▸ **What the task requires**
Starting at the line that holds "et l’Association belgo-palestinienne", copy every line exactly through the end of the data, and no others.

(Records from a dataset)
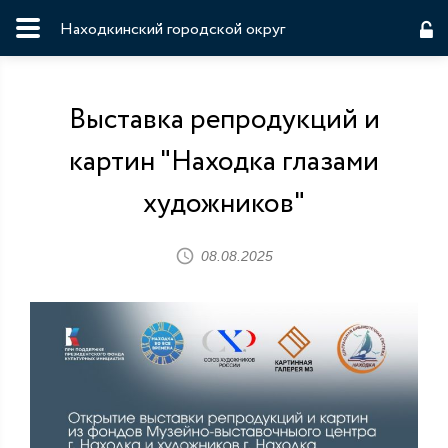
Находкинский городской округ
Выставка репродукций и
картин "Находка глазами
художников"
08.08.2025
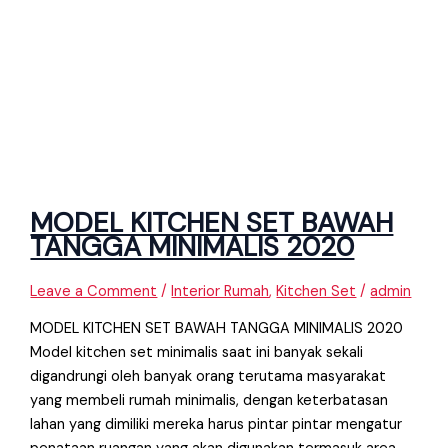
MODEL KITCHEN SET BAWAH
TANGGA MINIMALIS 2020
Leave a Comment
/
Interior Rumah
,
Kitchen Set
/
admin
MODEL KITCHEN SET BAWAH TANGGA MINIMALIS 2020
Model kitchen set minimalis saat ini banyak sekali
digandrungi oleh banyak orang terutama masyarakat
yang membeli rumah minimalis, dengan keterbatasan
lahan yang dimiliki mereka harus pintar pintar mengatur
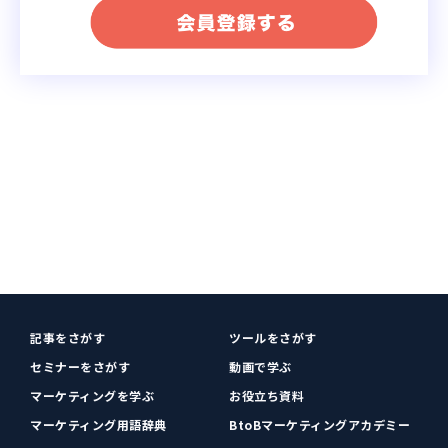
記事をさがす
ツールをさがす
セミナーをさがす
動画で学ぶ
マーケティングを学ぶ
お役立ち資料
マーケティング用語辞典
BtoBマーケティングアカデミー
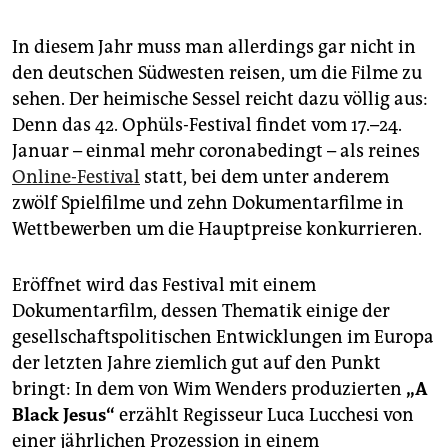
epaper login
In diesem Jahr muss man allerdings gar nicht in
den deutschen Südwesten reisen, um die Filme zu
sehen. Der heimische Sessel reicht dazu völlig aus:
Denn das 42. Ophüls-Festival findet vom 17.–24.
Januar – einmal mehr coronabedingt – als reines
Online-Festival
statt, bei dem unter anderem
zwölf Spielfilme und zehn Dokumentarfilme in
Wettbewerben um die Hauptpreise konkurrieren.
Eröffnet wird das Festival mit einem
Dokumentarfilm, dessen Thematik einige der
gesellschaftspolitischen Entwicklungen im Europa
der letzten Jahre ziemlich gut auf den Punkt
bringt: In dem von Wim Wenders produzierten
„A
Black Jesus“
erzählt Regisseur Luca Lucchesi von
einer jährlichen Prozession in einem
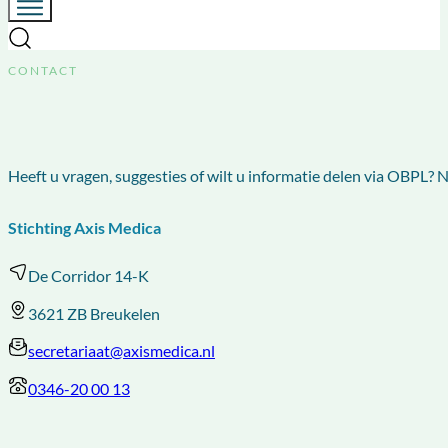
CONTACT
Heeft u vragen, suggesties of wilt u informatie delen via OBPL?
Stichting Axis Medica
De Corridor 14-K
3621 ZB Breukelen
secretariaat@axismedica.nl
0346-20 00 13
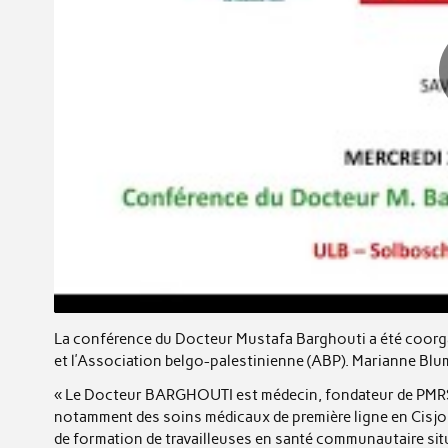
La conférence du Docteur Mustafa Barghouti a été coorgan
et l’Association belgo-palestinienne (ABP). Marianne Blum
« Le Docteur BARGHOUTI est médecin, fondateur de PMRS (
notamment des soins médicaux de première ligne en Cisjordan
de formation de travailleuses en santé communautaire situé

▸ **Task result**
et l’Association belgo-palestinienne (ABP). Marianne Blum
« Le Docteur BARGHOUTI est médecin, fondateur de PMRS (
notamment des soins médicaux de première ligne en Cisjordan
de formation de travailleuses en santé communautaire situé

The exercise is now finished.